The access mode values identify the default nature of the content. Images and video are visual content, for example. Video clips also typically have audio, so have an auditory mode (as do audio clips). Text content is textual.

Adaptations are not identified using this property, as they are not the primary way that the content is consumed. If adaptations, such as extended descriptions, are provided for the primary content, they are used in determining the sufficient access modes.


Unless the metadata format used supports lists (e.g., JSON-LD), use a separate property declaration for each access mode. Do not merge the values into a single property using spaces, commas, or other delimiters.

The following values are recommended for this property:


The auditory value is used to indicate that there is an auditory component to the content (e.g., audio tracks on their own or as part of a video, or an audiobook).

The auditory value does not have to be set if the audio does not include information necessary to understand the content (e.g., background noises in an interactive game or mood music).


The tactile value is used to indicate that a publication contains tactile content (e.g., braille-formatted text or tactile images or objects).

This value is typically not applicable outside of accessible republishing.

The value is not used to indicate that text content can be converted to tactile (e.g., using a refreshable braille display).


The textual value is used to indicate that a publication contains text content.

This value is the most commonly used for digital publications, as most pubications contain at least some text content.

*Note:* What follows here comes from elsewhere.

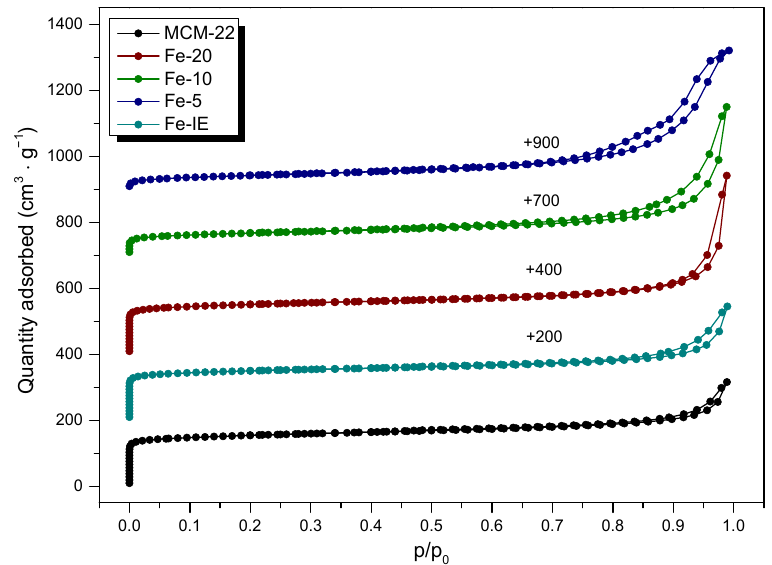
Figure 5. Nitrogen adsorption-desorption isotherms obtained for non-modified MCM-22 and the catalysts (for better visibility, the isotherms were shifted by the values given in the figure).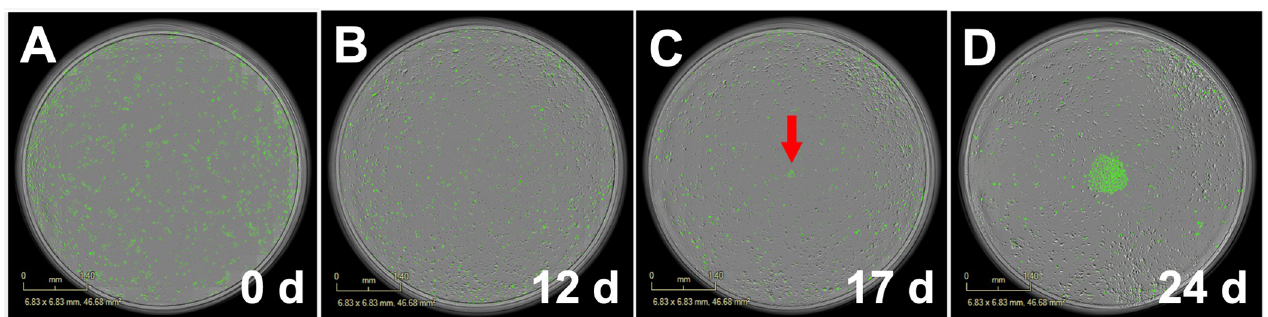
Fig 2. Micrograph example illustrating doxorubicin induced proliferation delay. In this example demonstrating a doxorubicin induced proliferation delay, after exposure to 150 nM doxorubicin at time 0 (A) MCF7 cells stop proliferating and remain in arrest for 315 hours. At 14 days (B), cells have died off in the intervening time, and proliferation has not occurred, and at 21 days (C), proliferation has produced a small patch of cells indicated by the red arrow; proliferation then continues and produces a patch of hundreds of cells by 28 days (D). Untreated cells grow to confluence in approximately four days.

If a publication contains images of text, the visual access mode is also set (or set instead, if the publication only contains images of text). If, however, an image format allows the text content to be retained in text form (e.g., SVG), the textual value is also specified.


The visual value is used to indicate that a publication contains visual content such as images, grapics and video.

This value is not set if the visual content does not contain any information necessary to understanding the content (e.g., decorative images).